De Havilland himself, with his wife as passenger, established an altitude record of 19,980 feet in a Moth. In 1930, Amy Johnson fired the world’s imagination by flying her little Gypsy Moth to Australia in 19 ½ days. Her future husband, Jimmy Mollison, did the homeward trip in another Moth in 8 days 21 hours.

Then came further development with the Puss Moth. Amy Johnson flew one to Tokyo and back, and Mollison and Bert Hinkler both used it to span the Atlantic. The year 1934 saw the great MacRobertson London-to-Melbourne Air Race. De Havilland poured out a fortune building his revolutionary Comet which was entered by W.A. Scott and Campbell Black.

The first British plane to be designed around the combination of retractable undercarriage, wing flaps and variable pitch propeller, it proved its worth by leading the field into Melbourne in the then amazing time of 71 hours. Commercial aviation died in Britain with World War II, so de Havilland switched to war production of the Tiger high-speed, general purpose Mosquito aircraft.

A twin-engined fighter-bomber built of wood, because the Government could give him no steel, the Mosquito became the sensation of the R.A.F. Altogether, 7781 Mosquitoes were built in Britain, Canada and Australia. The basic Mosquito airframe was adapted to over 40 different variants covering just about every type of aerial work.

As a bomber, the Mosquito was 100 m.p.h. faster than a Flying Fortress and could carry half a ton more bombs than the American giant. The Mosquito was the fastest plane in the war until 1944. It was so fast it could even overtake the rocket bombs, and in one nightmare period of 60 days, Mosquito pilots shot down 600 of them.

Altogether, Geoffrey de Havilland built 23,000 war-time planes. He received a knighthood for his services. With the end of the war de Havilland turned to jets. He built the Vampire, the first to exceed 500 m.p.h., and then produced the experimental DH103.

His son, Geoffrey, took over testing of the DH108 and in its first cautious trials it behaved beautifully. Gradually, the test pilot increased speed. But at that time in 1946, neither de Havilland, his son or anyone else knew anything about the invisible wall in the sky now called the sound barrier. Unsuspecting young Geoffrey de Havilland increased speed as he tested the DH108. Just ahead was the sound barrier which could destroy a plane not designed to pierce it. There came an evening over the de Havilland airfield when Geoffrey and the DH108 hit the speed of sound. The plane disintegrated and the pilot’s body was not found for ten days.

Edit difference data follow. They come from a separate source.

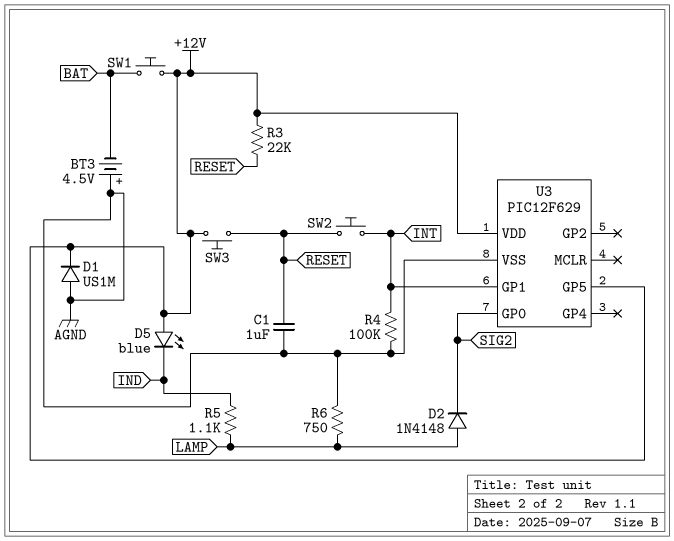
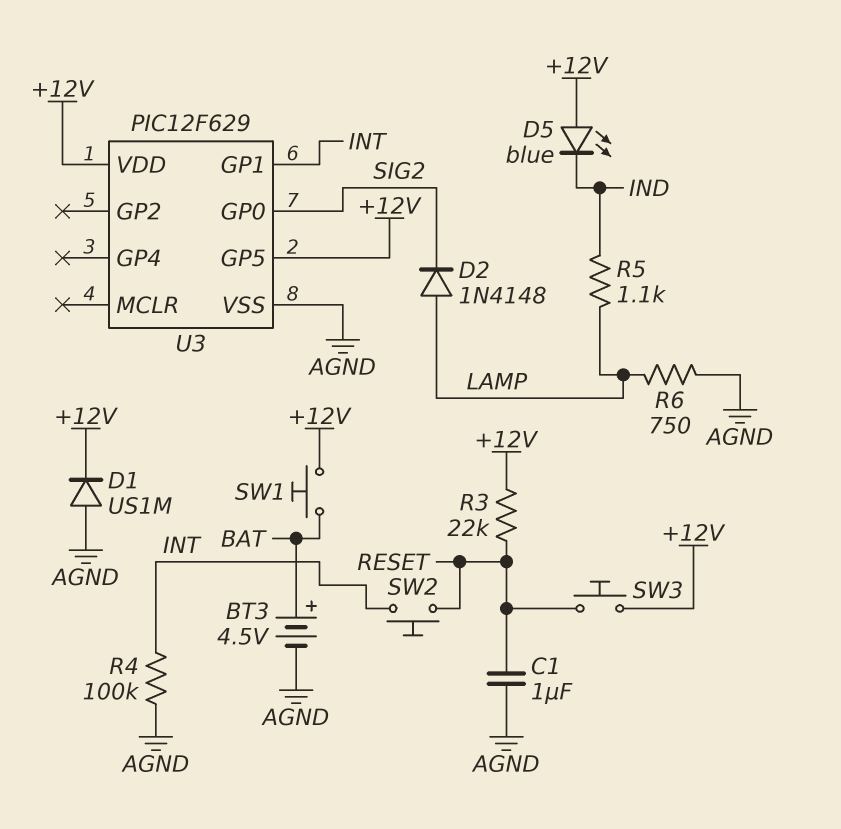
BT3: 4.5V (plus AGND, minus BAT) -> 4.5V (plus BAT, minus AGND)

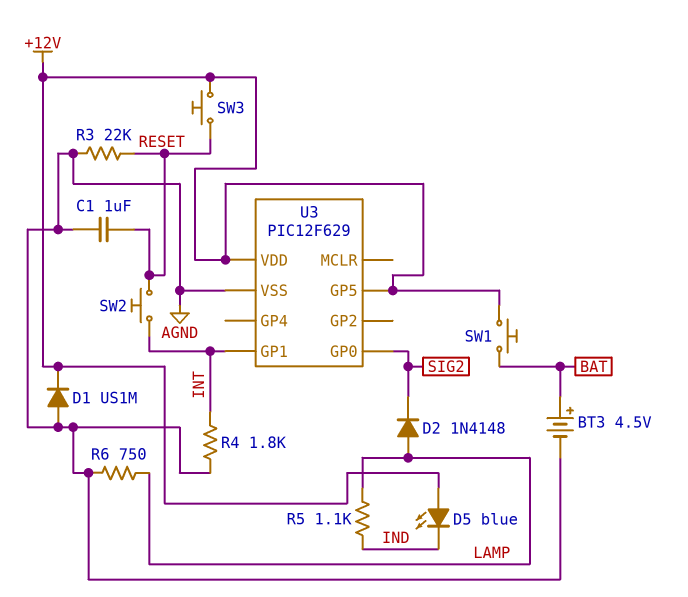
R3: 22k (+12V, RESET) -> 22k (AGND, RESET)
R4: 100k (AGND, INT) -> 1.8k (AGND, INT)

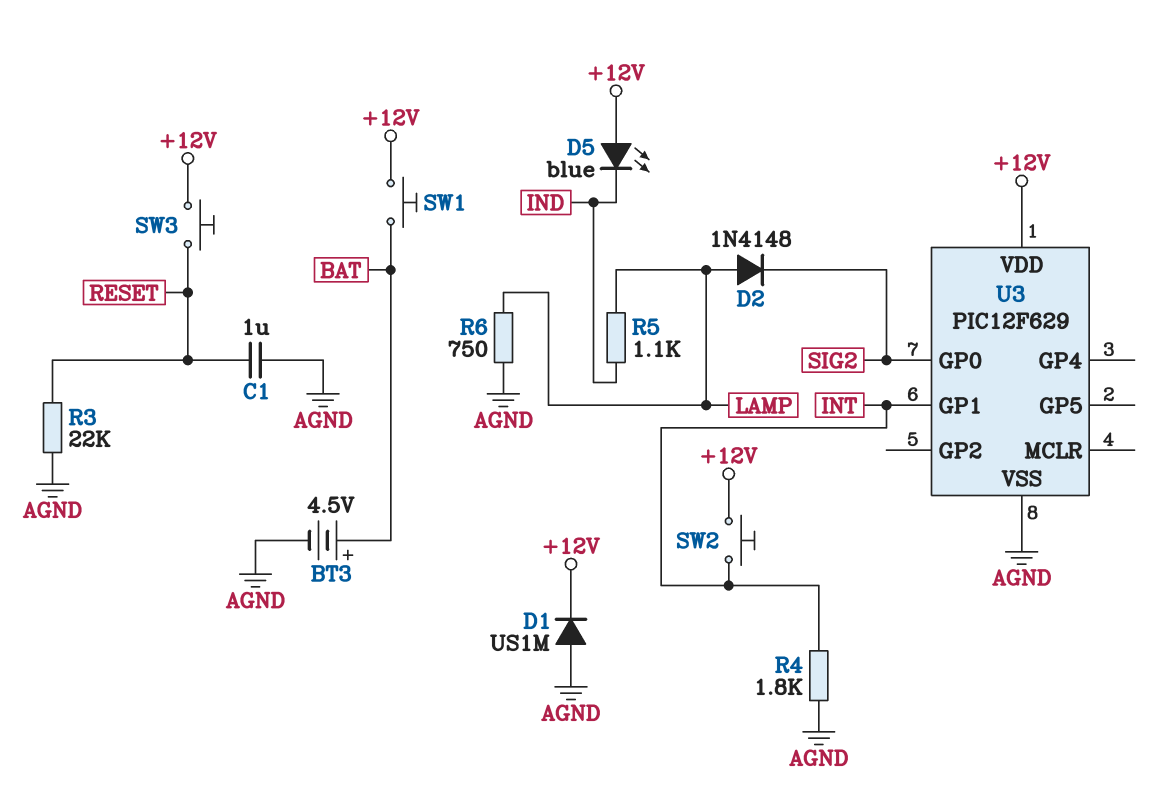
SW2: button (INT, RESET) -> button (+12V, INT)
U3 pin GP5: +12V -> none

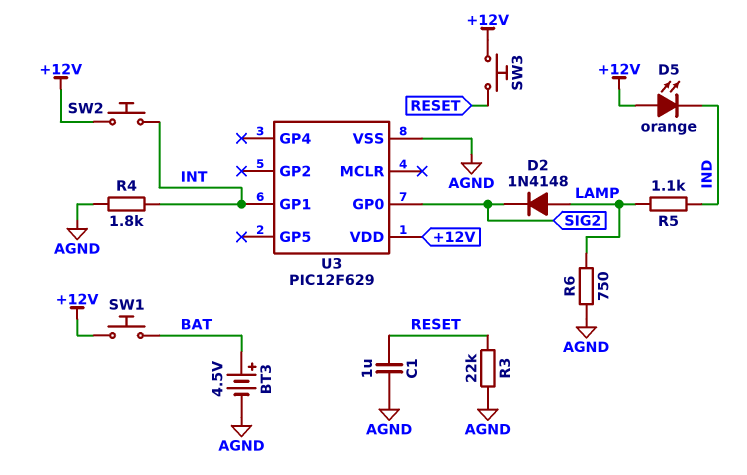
D1: diode US1M (A AGND, K +12V) -> none
D5: LED blue (A +12V, K IND) -> LED orange (A +12V, K IND)

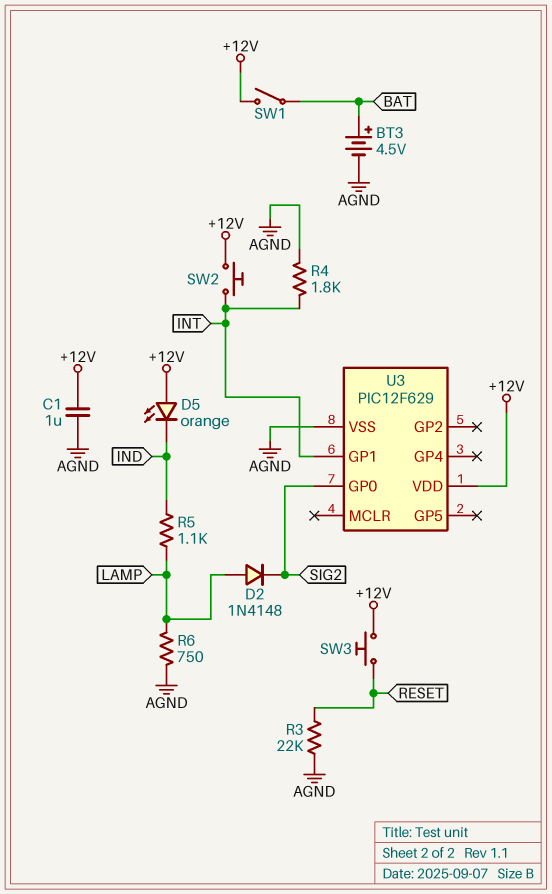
C1: 1uF (AGND, RESET) -> 1uF (+12V, AGND)
SW1: button (+12V, BAT) -> switch (+12V, BAT)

De Havilland did not go near his plant for two weeks after the tragedy. His wife, already in poor health, was so hard hit that she died soon after. For Geoffrey de Havilland there was nothing left but his work. Due to the war, British commercial aviation gambled on catching up by building the world’s first jet airline, the Comet.

The de Havilland factory went to work on 24-hour-a-day shifts to fulfill its founder’s dream of leading Britain to the new superiority in the world’s airlanes. By 1952, Comet jets were in passenger service and at once the globe seemed to shrink. Orders poured in from airlines all over the world.

Then, on the edge of triumph, de Havilland paid the penalty of pioneering. Two Comets, filled with passengers, disintegrated over the Mediterranean within 3 months. Comets everywhere were grounded. Sir Geoffrey, at 72, drove himself day and night in a meticulous search for the weakness in his planes.

Eventually, it was found to be metal fatigue caused by the stress of high-speed jet flight. An official inquiry absolved de Havilland of blame, but it cost the company at least 6 million in write-offs. Undeterred, Sir Geoffrey went into production of bigger and better jet aircraft and later of space age missiles. He continued at the helm of the organisation he founded into his 80’s.

A dynamic, hawk like figure who lived in an unpretentious house without servants, he drove himself daily to the Stag Lane factory in a baby car. Then one morning, in 1965, he died of a heart attack just after he entered his office – at the age of 83 years.